Salicylates should be used cautiously in conjunction with corticosteroids in patients with hypoprothrombinemia.
Corticosteroids should be used with caution in patients with nonspecific ulcerative colitis if there is a probability of impending perforation, abscess or other pyogenic infection. Corticosteroids should also be used cautiously in patients with diverticulitis, fresh intestinal anastomoses, active or latent peptic ulcer, renal insufficiency, hypertension, osteoporosis, acute glomerulonephritis, vaccinia, varicella, exanthema, Cushing's syndrome, antibiotic-resistant infections, diabetes mellitus, congestive heart failure, chronic nephritis, thromboembolitic tendencies, thrombophlebitis, convulsive disorders, metastatic carcinoma and myasthenia gravis.
Growth and development of infants and children on prolonged corticosteroid therapy should be carefully observed.
Menstrual irregularities may occur and this possibility should be mentioned to female patients past menarche.
Triamcinolone, like other glucocorticoids, may aggravate diabetes so that higher dosages of insulin or hypoglycemic agents may become necessary. Triamcinolone may also precipitate the manifestations of diabetes mellitus from a previously latent state.

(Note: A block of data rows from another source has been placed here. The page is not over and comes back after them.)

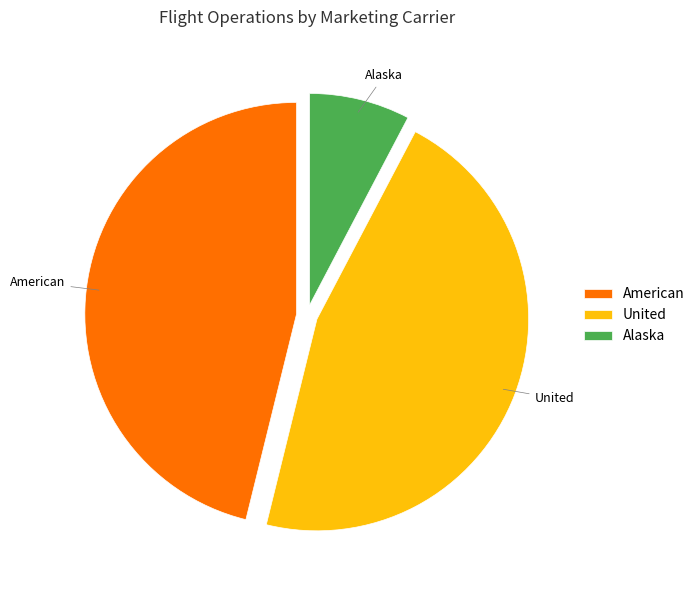

Which slice is the smallest?

Alaska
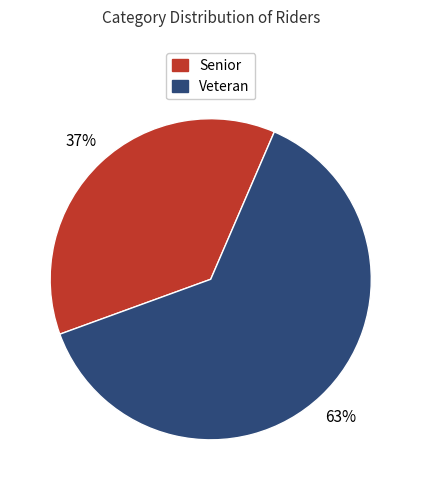

Which slice represents more than half of the pie?

Veteran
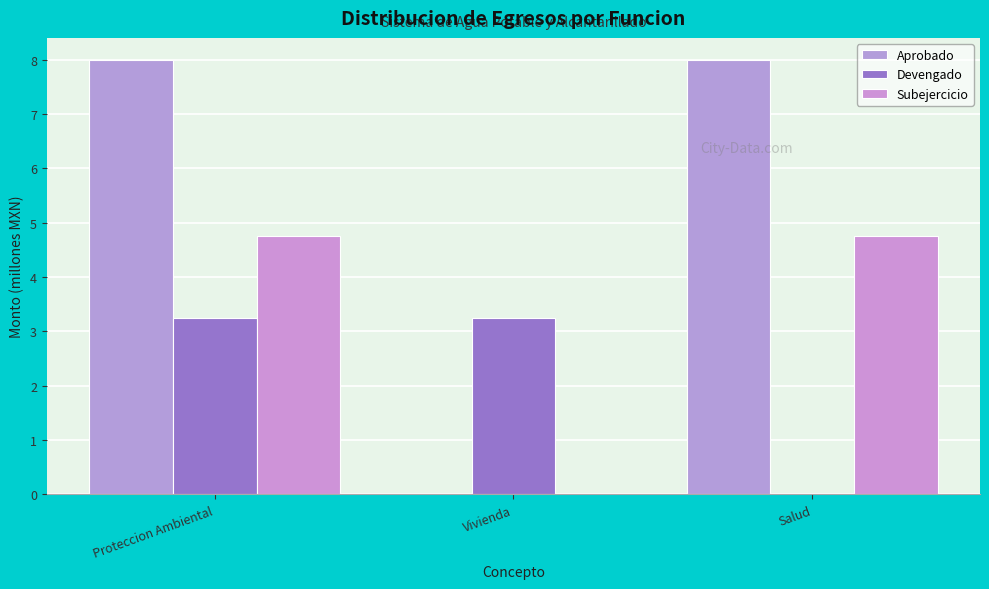

Are the bars horizontal?

No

Continued supervision of the patient after termination of corticosteroid therapy is essential since there may be a sudden reappearance of severe manifestations of the disease for which the patient was treated.
Use in pregnancy & lactation: Since adequate human reproduction studies have not been done with corticosteroids, the use of these drugs in pregnancy, nursing mothers or women of childbearing potential requires that the possible benefits of the drug be weighed against the potential hazards to the mother and the embryo, fetus or nursing infant. Infants born of mothers who have received substantial doses of corticosteroids during pregnancy should be carefully observed for signs of hypoadrenalism. It is not known whether Kenacort is excreted in breast milk. However, the other corticosteroids have been shown to be excreted in small quantities in human breast milk.